Già da qualche erano infatti stati realizzati casi studio di implementazione di sistemi FOSS (Free e Open Source Software) con una particolare attenzione rivolta principalmente agli impatti economici. In uno dei primi report del  2009  si evidenziavano alcuni risultati interessanti; lo studio si basava su 20 casi provenienti da vari dipartimenti governativi indiani e istituzioni educative che avevano scelto di utilizzare software libero per sistemi operativi, server o applicazioni. In Kerala, ad esempio, il governo aveva sostituito il software Windows con software libero migrando 50.000 postazioni con un risparmio in licenze di quasi $ 10200000 di dollari. La Life Insurance Corporation (LIC), una delle più grandi agenzie nazionali di assicurazioni, ha migrato il proprio parco macchine tecnologico (3.500 server e 30.000 postazioni) verso software libero risparmiando $8.75 milioni di dollari; anche la New India Assurance Company nello stesso periodo ha migrato i propri 1.500 server e 7.000 postazioni con un risprarmio totale di ben  $ 16.67 milioni di dollari.

La particolare attenzione, degli ultimi tempi, a favore dell’open source (anche da parte del governo indiano) può essere inteso come un riflesso del cambiamento di prospettiva e pianificazione strategica che ha spostato l’attenzione dalla sfera di semplice acquisizione di un prodotto o servizio alla sfera di investimento in termini di innovazione, adattabilità ed efficienza. E’ noto che nel corso degli ultimi anni, a livello mondiale molti governi stanno intensificando il loro impegno sull’utilizzo ed implementazione di sistemi open source anche a fini di “rispramio”; ma questa scelta spesso viene effettutata non solo e non tanto da un punto di vista puramente tecnico o tecnologico, quanto anche a supporto per la promozione di una cultura dell’innovazione e di nuove modalità di relazione e inter-relazione con i propri cittadini, non più identificabili come semplici utenti o portatori di interessi (stakeholder) ma che proprio grazie alle innovazioni tecnologiche e all’utilizzo della rete sperimentano oggi la possibilità di essere co-prosumer ovvero co-produttori di servizi.
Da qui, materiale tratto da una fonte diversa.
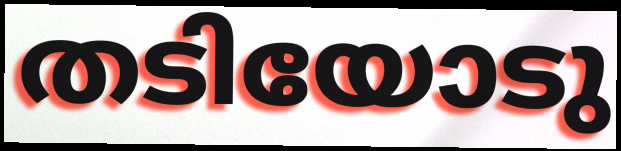
തടിയോടു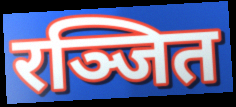
रञ्जित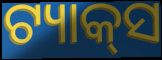
ଟ୍ୟାକ୍‌ସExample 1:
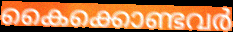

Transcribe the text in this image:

കൈക്കൊണ്ടവർ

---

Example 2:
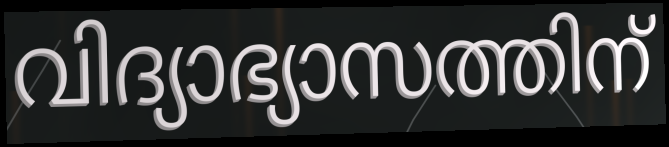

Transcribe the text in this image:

വിദ്യാഭ്യാസത്തിന്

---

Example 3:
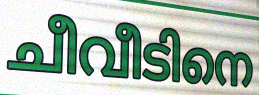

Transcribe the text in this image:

ചീവീടിനെ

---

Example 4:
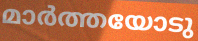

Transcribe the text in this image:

മാർത്തയോടു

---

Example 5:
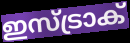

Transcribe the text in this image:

ഇസ്ട്രാക്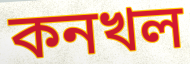
কনখল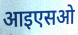
आइएसओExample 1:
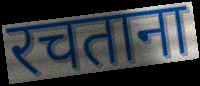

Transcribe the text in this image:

रचताना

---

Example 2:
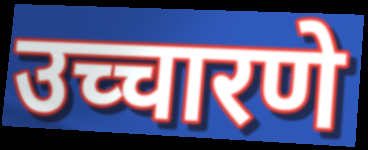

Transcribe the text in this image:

उच्चारणे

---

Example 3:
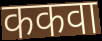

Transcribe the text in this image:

ककवा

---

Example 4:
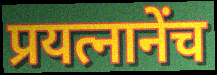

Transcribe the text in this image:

प्रयत्नानेंच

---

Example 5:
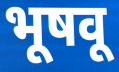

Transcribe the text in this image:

भूषवू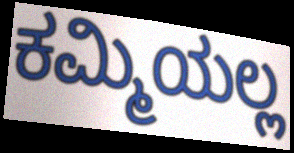
ಕಮ್ಮಿಯಲ್ಲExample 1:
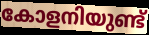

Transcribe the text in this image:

കോളനിയുണ്ട്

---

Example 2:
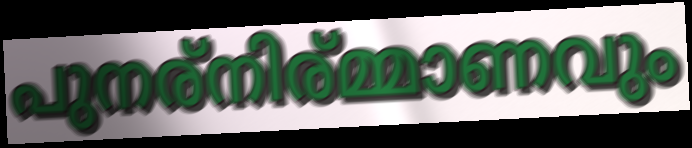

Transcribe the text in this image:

പുനര്നിര്മ്മാണവും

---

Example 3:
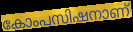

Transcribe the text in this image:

കോംപസിഷനാണ്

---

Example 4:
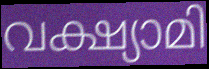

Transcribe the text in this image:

വക്ഷ്യാമി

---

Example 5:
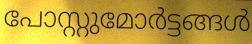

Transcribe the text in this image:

പോസ്റ്റുമോർട്ടങ്ങൾ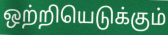
ஒற்றியெடுக்கும்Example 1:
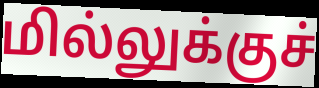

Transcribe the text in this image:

மில்லுக்குச்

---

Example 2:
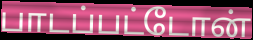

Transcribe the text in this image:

பாடப்பட்டோன்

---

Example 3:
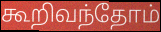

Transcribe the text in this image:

கூறிவந்தோம்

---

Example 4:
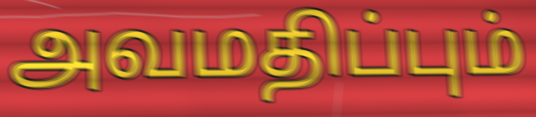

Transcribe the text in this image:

அவமதிப்பும்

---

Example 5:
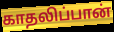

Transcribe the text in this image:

காதலிப்பான்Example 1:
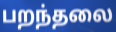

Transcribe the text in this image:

பறந்தலை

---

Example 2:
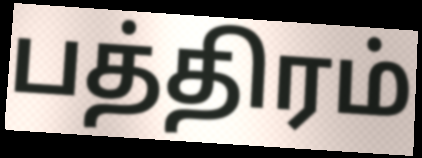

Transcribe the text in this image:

பத்திரம்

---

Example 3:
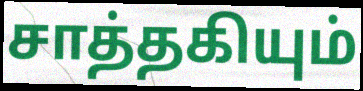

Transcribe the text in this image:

சாத்தகியும்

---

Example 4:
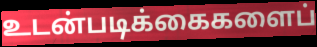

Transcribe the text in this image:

உடன்படிக்கைகளைப்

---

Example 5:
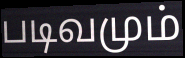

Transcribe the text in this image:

படிவமும்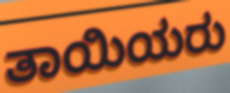
ತಾಯಿಯರು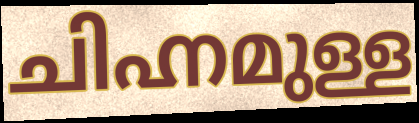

Questo cambio di paradigma dà la possibilità di analizzare, da una prospettiva più estesa, i benefici di ampia portata dello sviluppo del digitale e soprattutto dell’utilizzo dell’open source non solo per l’economia, il mercato del lavoro e l’innovazione, ma anche all’interno dei governi stessi in termini di trasparenza ed efficacia delle proprie politiche.